About one in 10 Americans experience depression at any given time, according to the Centers for Disease Control and Prevention. But many people with depression don't even know they have it.
Depressive symptoms may range from mild to severe and they can vary greatly. The signs of depression are often attributed to fatigue, stress, or the aging process.
Here are seven subtle signs of depression you shouldn't ignore.
Most people think depression leads to overwhelming sadness. But sometimes, people with depression experience anger and irritability rather than hopelessness and misery.
If you've noticed increased irritability -- or the people around you feel like they need to walk on eggshells -- don't ignore it. And don't blame your impatience and anger on your high stress level or increased work load. Instead, take a moment to consider the possibility that you may be depressed.
2. Sleep difficulties.
While the occasional restless night or two isn't necessarily a cause for alarm, persistent sleep difficulties could be a red flag. Insomnia can be a symptom of depression. Many people with depression struggle to fall asleep, or stay asleep, despite feeling exhausted.
Other people with depression sleep too much. They struggle to wake up in the morning and can't wait to go to bed at night. They often take naps during the day as well. If your sleep habits have changed, it's important to address the possible underlying reasons why.
3. Aches and pains.
There's an incredible link between your body and your mind. When you're struggling with mental health issues, you're likely to experience physical problems.
Many people are tempted to dismiss unexplained aches and pains as part of the normal aging process. But back pain, headaches, and sore muscles can be signs of depression.
4. Decreased energy.
Depression can zap your energy and cause you to feel lethargic and tired most of the time. But many people excuse their exhaustion by saying, "Well, I haven't been sleeping lately," or "My heavy workload causes me to be tired all the time."
Consider how your energy level may have shifted over time. If small tasks tire you or take longer to complete, you may be depressed.
5. Feelings of guilt.
Unnecessarily blaming yourself for the events in your life isn't healthy. If you feel guilty about everything from your divorce to that fight you got into as a kid, you may be depressed.

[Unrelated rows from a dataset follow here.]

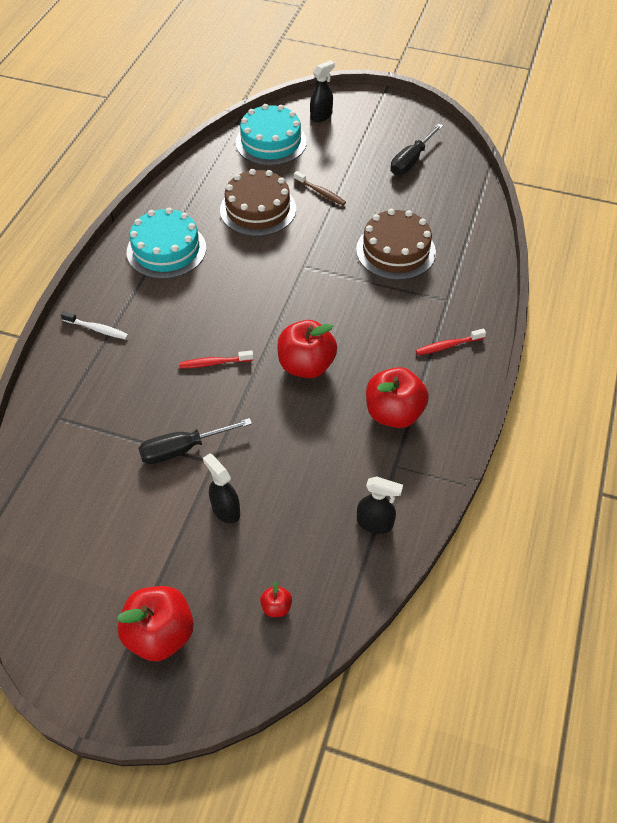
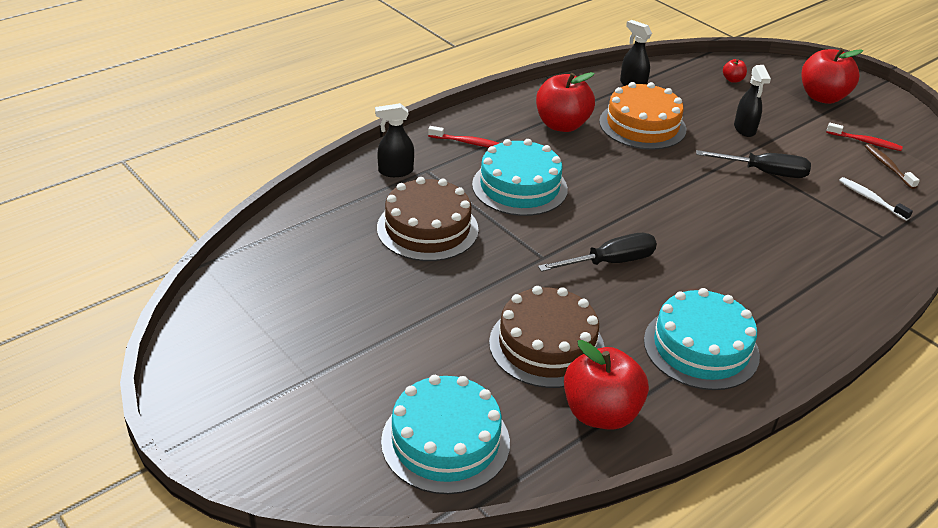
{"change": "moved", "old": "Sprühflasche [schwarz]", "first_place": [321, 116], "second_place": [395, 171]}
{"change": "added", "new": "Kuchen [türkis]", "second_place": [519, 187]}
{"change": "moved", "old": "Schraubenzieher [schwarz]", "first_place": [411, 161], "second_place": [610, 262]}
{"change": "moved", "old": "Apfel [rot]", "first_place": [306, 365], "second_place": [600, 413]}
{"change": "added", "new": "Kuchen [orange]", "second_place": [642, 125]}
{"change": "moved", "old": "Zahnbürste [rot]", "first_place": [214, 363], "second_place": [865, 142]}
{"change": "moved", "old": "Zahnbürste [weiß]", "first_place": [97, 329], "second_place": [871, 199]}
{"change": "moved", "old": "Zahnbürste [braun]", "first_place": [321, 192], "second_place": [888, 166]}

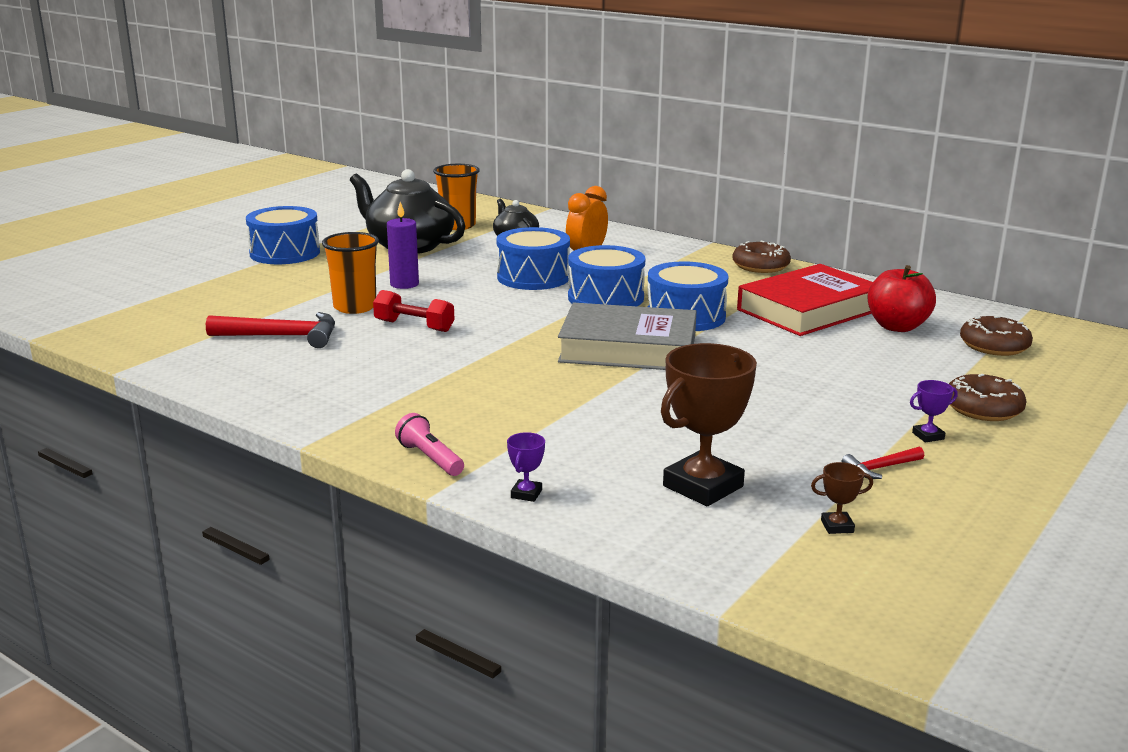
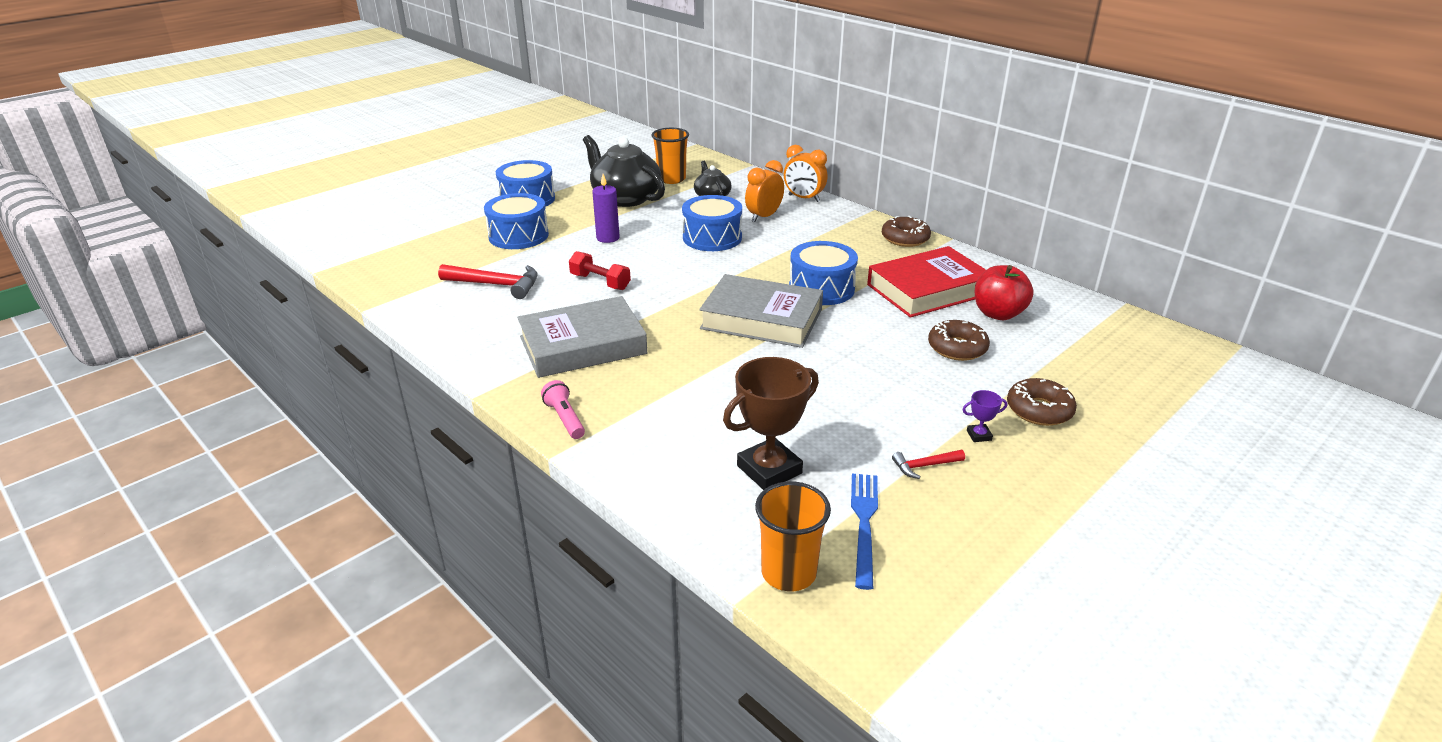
{"change": "moved", "old": "Trommel [blau]", "first_place": [605, 298], "second_place": [518, 236]}
{"change": "added", "new": "Buch [grau]", "second_place": [583, 345]}
{"change": "moved", "old": "Becher [orange]", "first_place": [355, 307], "second_place": [788, 573]}
{"change": "added", "new": "Wecker [orange]", "second_place": [804, 198]}
{"change": "replaced", "old": "Pokal [braun]", "new": "Gabel [blau]", "first_place": [837, 526], "second_place": [864, 523]}
{"change": "moved", "old": "Donut [braun]", "first_place": [994, 346], "second_place": [957, 348]}
{"change": "removed", "old": "Pokal [lila]", "first_place": [526, 494]}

Many people with depression also feel worthless. Pay attention to your inner monologue and if it's overly harsh and critical, it could be a sign of depression.
6. Reckless behavior.
People who look like party animals on the outside are often suffering from depression on the inside. Frequent gambling, risky sexual behavior, and substance abuse may be attempts to mask unpleasant emotions.
If you've started indulging in new risks lately, it could be a sign that you're trying to cope with your inner turmoil. Unfortunately, these types of unhealthy coping skills will only provide momentary relief. They can make depression worse in the long-term.
7. Concentration problems.
If you're struggling to stay focused, and you feel like you're in a fog, it could be a sign that you're depressed. People with depression are often forgetful and they frequently misplace everyday objects, like their keys or paperwork.
Although today's digital world means most people are a bit distracted, concentration problems may also stem from mood disorders. If you've noticed a decline in your productivity or you're having difficulty staying on task, consider the possibility that you may be depressed.
What to do if you think you may be depressed.
If you think you may be depressed, talk to your doctor right away. Depression is very treatable. Therapy, medication, or a combination of the two can help reduce your symptoms.